Where did you get the info that Amazon has halved the number of PCIe lanes from Graviton 2? If it's from that fluffy way overly wordy nextplatform text, that's just nextplatform nonsensically raving about PCIe 5 having doubled bandwidth over PCIe 4 and as such needing only half the lanes for the same bandwidth, duh. Beyond using PCIe 5 there's no mention of Graviton 3's actual PCIe configuration in there at all.

this 3 chips on rack thing is proving them with 192C where AMD and Intel's most popular 2S systems will struggle to match them in "rack" throughput.
Genoa will match and Bergamo surpass it in core count (never mind thread count).

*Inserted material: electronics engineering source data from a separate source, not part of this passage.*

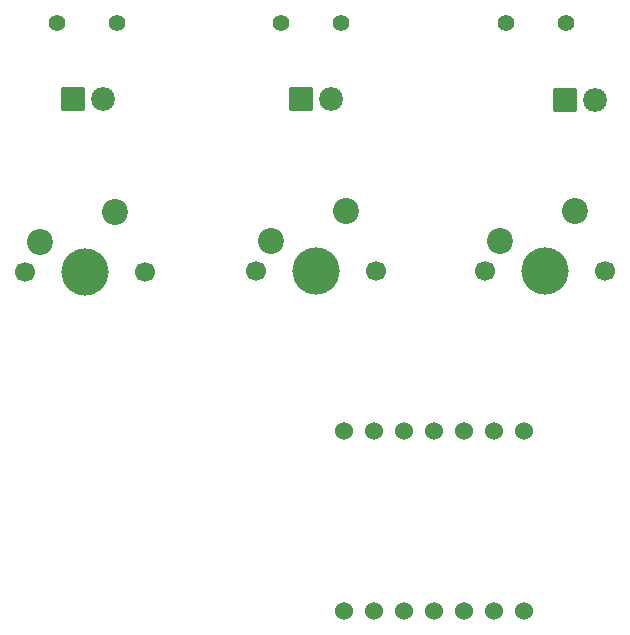
<source format=gbr>
%TF.GenerationSoftware,KiCad,Pcbnew,9.0.5*%
%TF.CreationDate,2025-11-21T19:42:06+02:00*%
%TF.ProjectId,ProtoSwitch,50726f74-6f53-4776-9974-63682e6b6963,rev?*%
%TF.SameCoordinates,Original*%
%TF.FileFunction,Soldermask,Bot*%
%TF.FilePolarity,Negative*%
%FSLAX46Y46*%
G04 Gerber Fmt 4.6, Leading zero omitted, Abs format (unit mm)*
G04 Created by KiCad (PCBNEW 9.0.5) date 2025-11-21 19:42:06*
%MOMM*%
%LPD*%
G01*
G04 APERTURE LIST*
G04 Aperture macros list*
%AMRoundRect*
0 Rectangle with rounded corners*
0 $1 Rounding radius*
0 $2 $3 $4 $5 $6 $7 $8 $9 X,Y pos of 4 corners*
0 Add a 4 corners polygon primitive as box body*
4,1,4,$2,$3,$4,$5,$6,$7,$8,$9,$2,$3,0*
0 Add four circle primitives for the rounded corners*
1,1,$1+$1,$2,$3*
1,1,$1+$1,$4,$5*
1,1,$1+$1,$6,$7*
1,1,$1+$1,$8,$9*
0 Add four rect primitives between the rounded corners*
20,1,$1+$1,$2,$3,$4,$5,0*
20,1,$1+$1,$4,$5,$6,$7,0*
20,1,$1+$1,$6,$7,$8,$9,0*
20,1,$1+$1,$8,$9,$2,$3,0*%
G04 Aperture macros list end*
%ADD10C,1.524000*%
%ADD11C,2.019000*%
%ADD12RoundRect,0.102000X-0.907500X-0.907500X0.907500X-0.907500X0.907500X0.907500X-0.907500X0.907500X0*%
%ADD13C,1.400000*%
%ADD14C,1.700000*%
%ADD15C,4.000000*%
%ADD16C,2.200000*%
G04 APERTURE END LIST*
D10*
%TO.C,U1*%
X170851500Y-87880000D03*
X168311500Y-87880000D03*
X165771500Y-87880000D03*
X163231500Y-87880000D03*
X160691500Y-87880000D03*
X158151500Y-87880000D03*
X155611500Y-87880000D03*
X155611500Y-103120000D03*
X158151500Y-103120000D03*
X160691500Y-103120000D03*
X163231500Y-103120000D03*
X165771500Y-103120000D03*
X168311500Y-103120000D03*
X170851500Y-103120000D03*
%TD*%
D11*
%TO.C,D3*%
X176851500Y-59880000D03*
D12*
X174311500Y-59880000D03*
%TD*%
D13*
%TO.C,R1*%
X136391500Y-53380000D03*
X131311500Y-53380000D03*
%TD*%
D11*
%TO.C,D1*%
X135231500Y-59806500D03*
D12*
X132691500Y-59806500D03*
%TD*%
D14*
%TO.C,SW3*%
X167571500Y-74306500D03*
D15*
X172651500Y-74306500D03*
D14*
X177731500Y-74306500D03*
D16*
X175191500Y-69226500D03*
X168841500Y-71766500D03*
%TD*%
D14*
%TO.C,SW2*%
X148151500Y-74306500D03*
D15*
X153231500Y-74306500D03*
D14*
X158311500Y-74306500D03*
D16*
X155771500Y-69226500D03*
X149421500Y-71766500D03*
%TD*%
D14*
%TO.C,SW1*%
X128611500Y-74386500D03*
D15*
X133691500Y-74386500D03*
D14*
X138771500Y-74386500D03*
D16*
X136231500Y-69306500D03*
X129881500Y-71846500D03*
%TD*%
D13*
%TO.C,R3*%
X169311500Y-53380000D03*
X174391500Y-53380000D03*
%TD*%
%TO.C,R2*%
X150311500Y-53380000D03*
X155391500Y-53380000D03*
%TD*%
D12*
%TO.C,D2*%
X151961500Y-59806500D03*
D11*
X154501500Y-59806500D03*
%TD*%
M02*

</source>
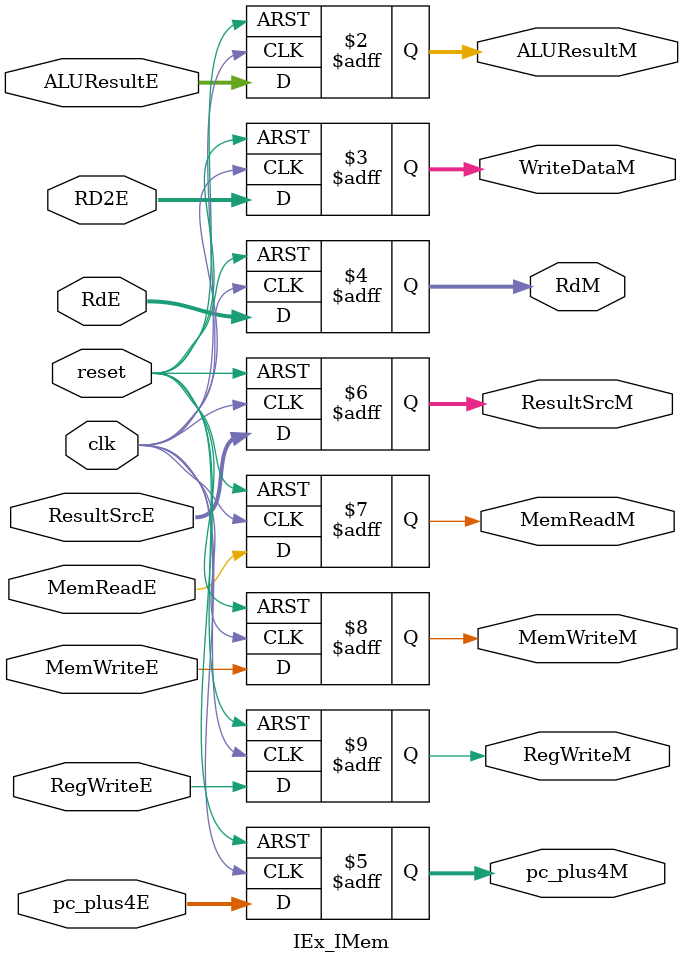
<source format=v>
`timescale 1ns/1ps

module IEx_IMem (
    input clk, reset,
    input [31:0] ALUResultE, RD2E,
    input [4:0] RdE,
    input [31:0] pc_plus4E,
    input [1:0] ResultSrcE,
    input MemReadE, MemWriteE,
    input RegWriteE,             // Input RegWrite signal from Execute stage
    output reg [31:0] ALUResultM, WriteDataM,
    output reg [4:0] RdM,
    output reg [31:0] pc_plus4M,
    output reg [1:0] ResultSrcM,  // 2-bit signal, corrected in reset block
    output reg MemReadM, MemWriteM,
    output reg RegWriteM         // Output RegWrite signal to Memory stage
);

    always @(posedge clk or posedge reset) begin
        if (reset) begin
            ALUResultM <= 32'b0;
            WriteDataM <= 32'b0;
            RdM <= 5'b0;
            pc_plus4M <= 32'b0;
            ResultSrcM <= 2'b0;  // Corrected from 3'b0 to 2'b0
            MemReadM <= 1'b0;
            MemWriteM <= 1'b0;
            RegWriteM <= 1'b0;   // Reset RegWrite signal
        end else begin
            ALUResultM <= ALUResultE;
            WriteDataM <= RD2E;
            RdM <= RdE;
            pc_plus4M <= pc_plus4E;
            ResultSrcM <= ResultSrcE;
            MemReadM <= MemReadE;
            MemWriteM <= MemWriteE;
            RegWriteM <= RegWriteE; // Forward RegWrite signal
        end
    end

endmodule

</source>
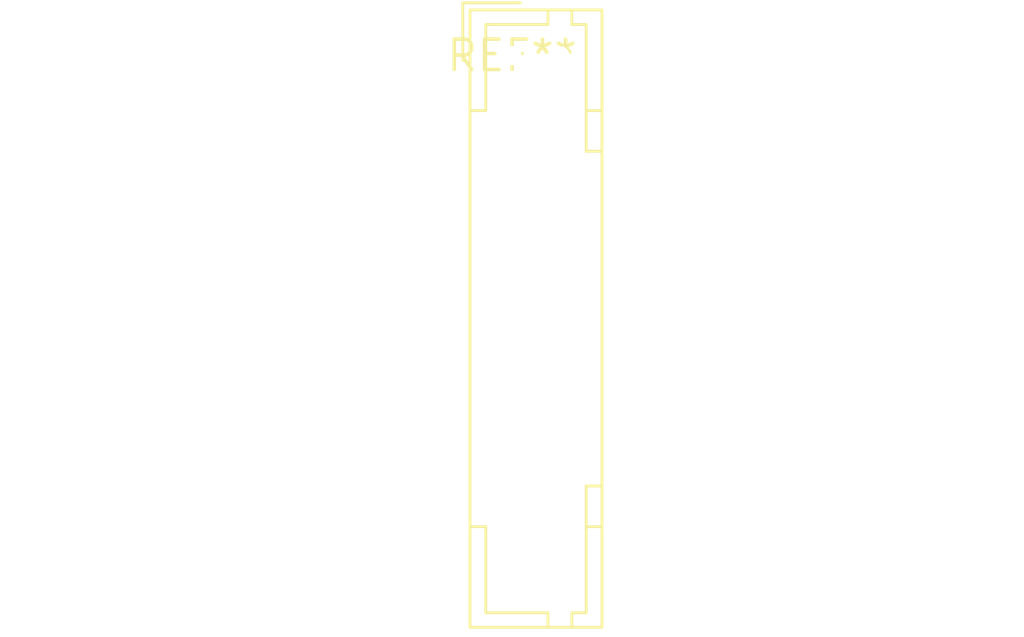
<source format=kicad_pcb>
(kicad_pcb (version 20240108) (generator pcbnew)

  (general
    (thickness 1.6)
  )

  (paper "A4")
  (layers
    (0 "F.Cu" signal)
    (31 "B.Cu" signal)
    (32 "B.Adhes" user "B.Adhesive")
    (33 "F.Adhes" user "F.Adhesive")
    (34 "B.Paste" user)
    (35 "F.Paste" user)
    (36 "B.SilkS" user "B.Silkscreen")
    (37 "F.SilkS" user "F.Silkscreen")
    (38 "B.Mask" user)
    (39 "F.Mask" user)
    (40 "Dwgs.User" user "User.Drawings")
    (41 "Cmts.User" user "User.Comments")
    (42 "Eco1.User" user "User.Eco1")
    (43 "Eco2.User" user "User.Eco2")
    (44 "Edge.Cuts" user)
    (45 "Margin" user)
    (46 "B.CrtYd" user "B.Courtyard")
    (47 "F.CrtYd" user "F.Courtyard")
    (48 "B.Fab" user)
    (49 "F.Fab" user)
    (50 "User.1" user)
    (51 "User.2" user)
    (52 "User.3" user)
    (53 "User.4" user)
    (54 "User.5" user)
    (55 "User.6" user)
    (56 "User.7" user)
    (57 "User.8" user)
    (58 "User.9" user)
  )

  (setup
    (pad_to_mask_clearance 0)
    (pcbplotparams
      (layerselection 0x00010fc_ffffffff)
      (plot_on_all_layers_selection 0x0000000_00000000)
      (disableapertmacros false)
      (usegerberextensions false)
      (usegerberattributes false)
      (usegerberadvancedattributes false)
      (creategerberjobfile false)
      (dashed_line_dash_ratio 12.000000)
      (dashed_line_gap_ratio 3.000000)
      (svgprecision 4)
      (plotframeref false)
      (viasonmask false)
      (mode 1)
      (useauxorigin false)
      (hpglpennumber 1)
      (hpglpenspeed 20)
      (hpglpendiameter 15.000000)
      (dxfpolygonmode false)
      (dxfimperialunits false)
      (dxfusepcbnewfont false)
      (psnegative false)
      (psa4output false)
      (plotreference false)
      (plotvalue false)
      (plotinvisibletext false)
      (sketchpadsonfab false)
      (subtractmaskfromsilk false)
      (outputformat 1)
      (mirror false)
      (drillshape 1)
      (scaleselection 1)
      (outputdirectory "")
    )
  )

  (net 0 "")

  (footprint "JAE_LY20-24P-DT1_2x12_P2.00mm_Vertical" (layer "F.Cu") (at 0 0))

)

</source>
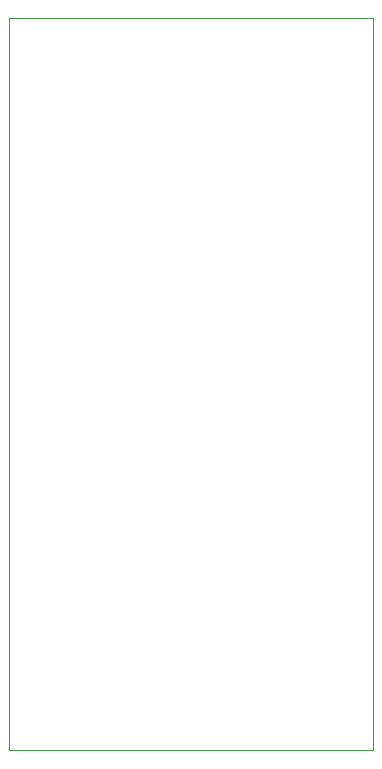
<source format=gbr>
%TF.GenerationSoftware,KiCad,Pcbnew,8.0.3*%
%TF.CreationDate,2024-12-28T15:57:08-05:00*%
%TF.ProjectId,mcu-board v2,6d63752d-626f-4617-9264-2076322e6b69,rev?*%
%TF.SameCoordinates,Original*%
%TF.FileFunction,Profile,NP*%
%FSLAX46Y46*%
G04 Gerber Fmt 4.6, Leading zero omitted, Abs format (unit mm)*
G04 Created by KiCad (PCBNEW 8.0.3) date 2024-12-28 15:57:08*
%MOMM*%
%LPD*%
G01*
G04 APERTURE LIST*
%TA.AperFunction,Profile*%
%ADD10C,0.050000*%
%TD*%
G04 APERTURE END LIST*
D10*
X90500000Y-42500000D02*
X121250000Y-42500000D01*
X121250000Y-104500000D01*
X90500000Y-104500000D01*
X90500000Y-42500000D01*
M02*

</source>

The big difference is not performance density but power consumption, the resulting TDP and the necessary cooling infrastructure. If Amazon's solution were available on the open market many data center may well choose this instead moving from air to water cooling, but it isn't so this may well turn out to be a miss for Arm-based servers overall...
 
Last edited:

LightningZ71

Platinum Member
Mar 10, 2017
2,536
3,227
136
I hadn't even thought about thread count As I recall, the NeoVerse V1 is a single thread processor. Zen3 and Zen4 are SMT2. Assuming that Genoa is still going to be 96 cores (12 CCDs, 8 core CCX), that 192 threads PER socket, and 384 threads per 2S system. I can't imagine that they will have a problem with system throughput, even if they have to dial back clocks a lot to keep power draw reasonable. This should be an interesting race...
 

jpiniero

Lifer
Oct 1, 2010
16,823
7,267
136
The big difference is not performance density but power consumption, the resulting TDP and the necessary cooling infrastructure. If Amazon's solution were available on the open market many data center may well choose this instead moving from air to water cooling, but it isn't so this may well turn out to be a miss for Arm-based servers overall...

Cloud is a big chunk of the market. I wouldn't be surprised if the majority of Epyc sales are to Cloud for instance.
 

moinmoin

Diamond Member
Jun 1, 2017
5,248
8,462
136
I hadn't even thought about thread count As I recall, the NeoVerse V1 is a single thread processor.
The only ARM core with SMT Arm launched so far is A65 back in 2018. That that A6x line hasn't been updated since makes me think either Arm isn't interested in pursuing SMT further or there is not enough demand for it.

Cloud is a big chunk of the market. I wouldn't be surprised if the majority of Epyc sales are to Cloud for instance.
I think we presumed before (since the launch of Naples which main selling point at the time was increasing core density over Intel's offerings) already that most sales are to cloud, and that AMD is trying to expand from there to the slower moving enterprise market.
 

Hitman928

Diamond Member
Apr 15, 2012
6,696
12,373
136
Cloud is a big chunk of the market. I wouldn't be surprised if the majority of Epyc sales are to Cloud for instance.

This is correct, cloud customers make up the bulk of AMD's Epyc sales. Additionally, while AMD is starting to get a bigger foothold into the enterprise market, the cloud market is only growing, so they are doing a lot to try and keep those customers happy and continually buying Epyc.